The stairs spiralled deep into the earth, each step carrying me further from safety, and closer to something I knew deep in my gut would only bring pain. The torchlights grew sparse, shadows thickening until the walls themselves seemed to pulse.

Steadying myself on the cold stone wall beside me I drew in a deep breath. Stopping on one of the stairs, straining my ears to hear something, anything in the silence that was slowly swallowing me whole.

Only after a moment did I hear it. It wasn't a scream, not any more. Just wet, broken noises coming from below as if someone was fighting for breath but drowning at the same time. Drowning was impossible, surely there could not be water under the castle.

I quickened my steps pushing myself deeper down the staircase and into the darkness, panic rising in my chest as the worst thoughts rushed through my mind. Rhael laid at the bottom of the stairs, that it was his struggle I could hear.

Finally, I reached the bottom and blinked. My eyes struggled to adjust to the bright white light that flooded the space. But when I finally took in what was in front of me my entire heart sank to the bottom of my chest.

Rhael stood at the centre of the room, in what looked like a dungeon chamber. His back to me. His shoulders bare and slick with blood, his wings unfurled blocking my view of his face.

The dark leather appendages dripped blood to his feet, catching thetorchlight as if I was in a nightmare. There was blood, so much blood, staining his forearms, splattered across his chest and up the walls. Some of it old and dried, the smell of it making my stomach roll.

A body lay at his feet, or at least what was left of one. I clapped a hand over my mouth, trying to stop the bile that rose in my throat. It looked as though whoever it had once been had crumpled onto the floor in exhaustion before they had finally given up.

Although I could not tell what species it had been as the body no longer looked human. Limbs were twisted in unnatural angles, fingers curled inwards as if they were trying to claw their way across the dark floor. The chest of the mangled mess did not rise. Whoever it was had died a long time ago.

The head had lolled unnaturally to one side, chin tipped towards the shoulder. I tried hard to not look towards the face, but I couldn't help it. Their eyes were void of life as they stared glassily into nothing, reflecting the torchlight.

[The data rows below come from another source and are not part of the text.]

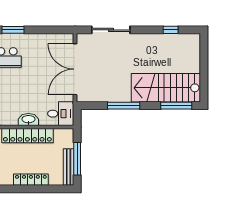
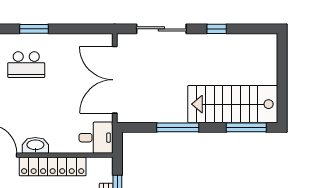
window: (171, 30) -> (217, 29), moved
washbasin: (28, 120) -> (35, 145), moved

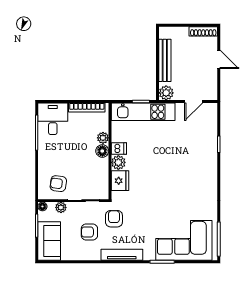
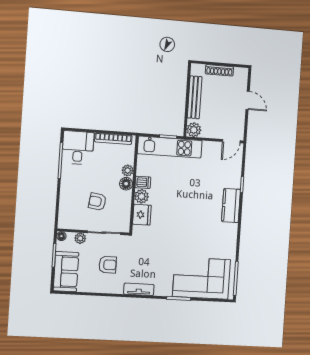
shoe rack: (203, 31) -> (219, 70), moved
door: (194, 101) -> (231, 141), moved
kitchen counter: (209, 166) -> (231, 206), added
armchair: (58, 184) -> (97, 202), moved
armchair: (114, 219) -> (133, 253), removed
armchair: (89, 232) -> (108, 265), turned 180
tv unit: (122, 255) -> (139, 289), width x0.71

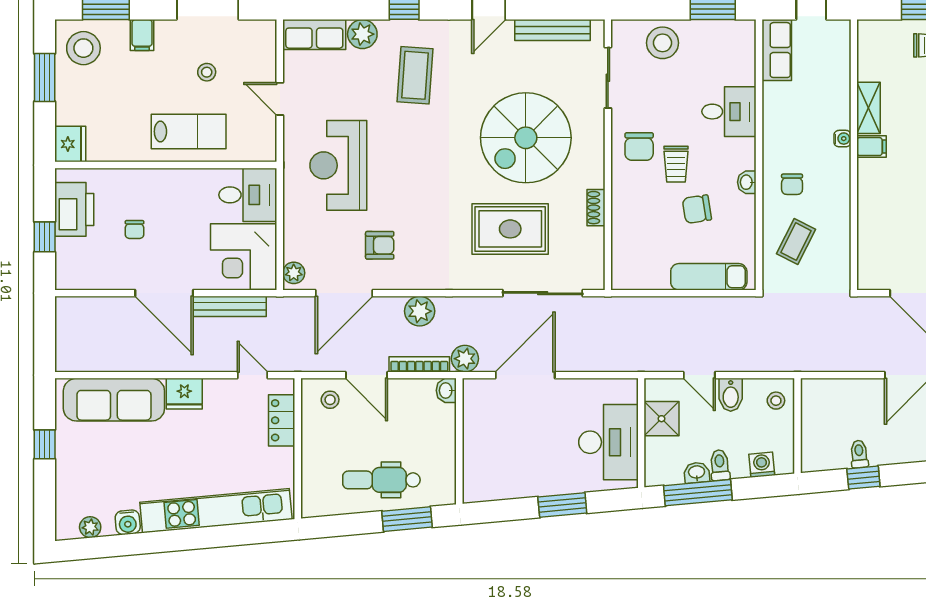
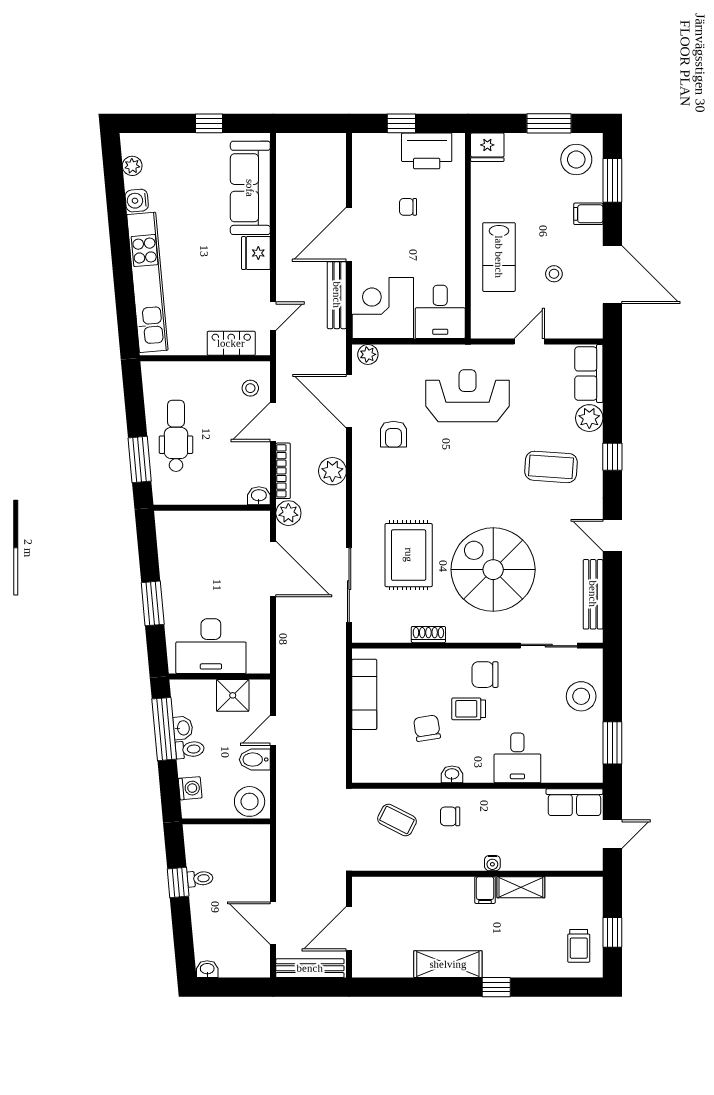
exam couch: (709, 277) -> (364, 694), moved
stool: (776, 401) -> (250, 801), width x1.89, depth x1.89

I had seen death before, too much of it for most, but this was different. This wasn't the chaos of a battle or the cruelty of strangers, this was rage in its truest form. The cuts on the body seemed as if they had been done up close, intimate and personal. I swallowed the vomit that rose in my throat. Determined not to announce my arrival by vomiting over the floor.

“Elara,” he murmured, sensing my presence without even turningaround. I stopped my breath stilling in my chest as I watched him turn to face me. The first thing I felt was his fury.

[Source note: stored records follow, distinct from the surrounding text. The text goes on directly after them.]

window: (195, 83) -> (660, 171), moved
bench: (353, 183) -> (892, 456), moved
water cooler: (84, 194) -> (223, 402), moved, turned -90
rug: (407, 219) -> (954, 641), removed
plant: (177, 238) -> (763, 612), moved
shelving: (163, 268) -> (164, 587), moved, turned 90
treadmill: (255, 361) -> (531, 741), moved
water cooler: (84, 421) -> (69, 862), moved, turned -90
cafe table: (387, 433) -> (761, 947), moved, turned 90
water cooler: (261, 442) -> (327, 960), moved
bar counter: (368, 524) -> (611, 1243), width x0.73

It rolled off him in waves, thick and suffocating, filling the small room until it pressed against my skin like a physical thing. He remained a few paces away. His chest rising and falling too hard, too fast. The air was thick with the smell of iron and smoke, the finality of the fate of the body before me lingering like a reminder of something much more final.

His eyes found me and I knew instantly that this had been a mistake. They were black, the colour almost completely gone, replaced by voids of nothingness.

“You think it is wise to disobey me?” he questioned, the words controlled, quiet. Which made them even more terrifying. I would have preferred for him to scream at me, to banish me from space. Instead, he just stood still, blood drying already down his chest leaving brown and red smudges over tanned skin.

“You locked me in that room like a prisoner.” I swallowed, forcing my spine to straighten even as every instinct inside me screamed to back away.

“You were under guard for a reason. You do not get to decide when my orders no longer apply,” he frowned, taking a step towards me. Fear clawed up my throat with every menacing step he took, but I refused to let it show. Instead, I curled my fists at my sides, nails biting into my palms, grounding myself in the pain.